If you’re company is one that provides integrated safety systems for vehicles today, and you’re looking at research that says there will be activities like those going on in the cabin in the not-necessarily-distant future, then it is important to have information regarding who is where in a vehicle doing what (e.g., let’s face it, someone doing heavy exercise is probably not in the same position of someone who is taking a nap).
(Image: ZF)
To that end, ZF has announced that it is buying most of (i.e., 90%) of a company that specializes in image-based 3D systems for the recording and analysis of human movement, Simi Reality Motion Systems GmbH. Heretofore the company, which was established in 1992 and has 35 employees, has been supplying its 3D systems to organizations related to sports and medicine. The acquisition by ZF will move it into the auto space, as well.

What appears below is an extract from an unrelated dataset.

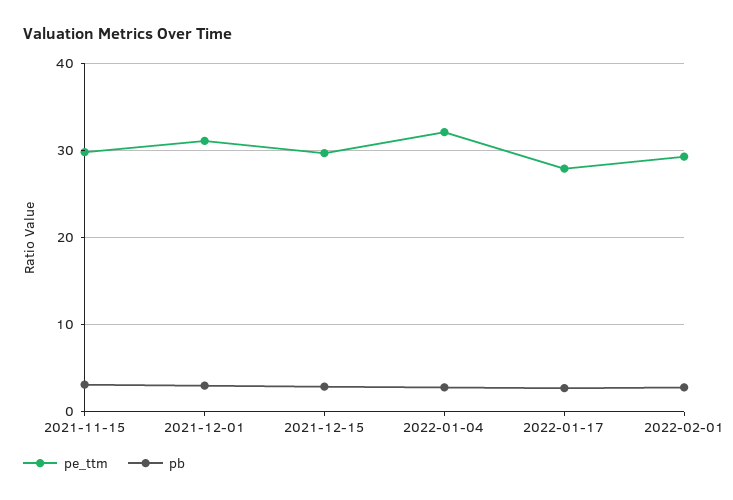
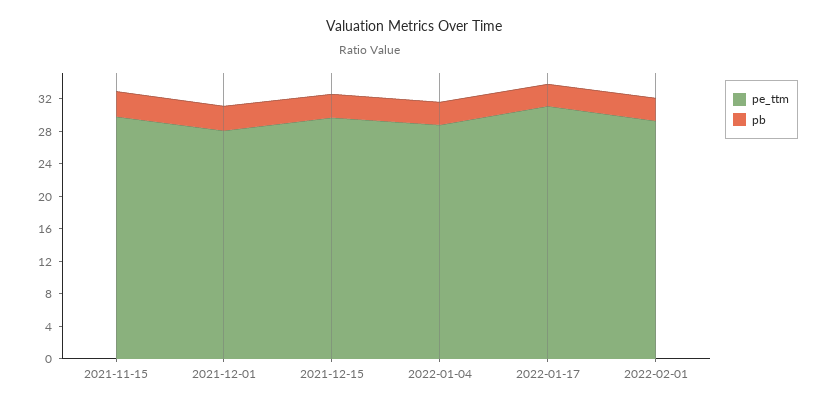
pe_ttm, 2021-12-01: 31 -> 28
pe_ttm, 2022-01-04: 32 -> 29
pe_ttm, 2022-01-17: 28 -> 31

Explains Norbert Kagerer, head of Integrated Safety at ZF, “One key to the occupant safety of tomorrow is highly efficient systems for occupant recognition.”
Realize that in today’s vehicles, the design is such that it is fairly well known where the driver is positioned, as well as the passengers, so the deployment of things like airbags is done so as to handle those positions.
But should someone be in the process of reading a book or having dinner, the position may be entirely different than what is the norm.
So, presumably, this is what Simi Reality Motion Systems will help ZF with establishing.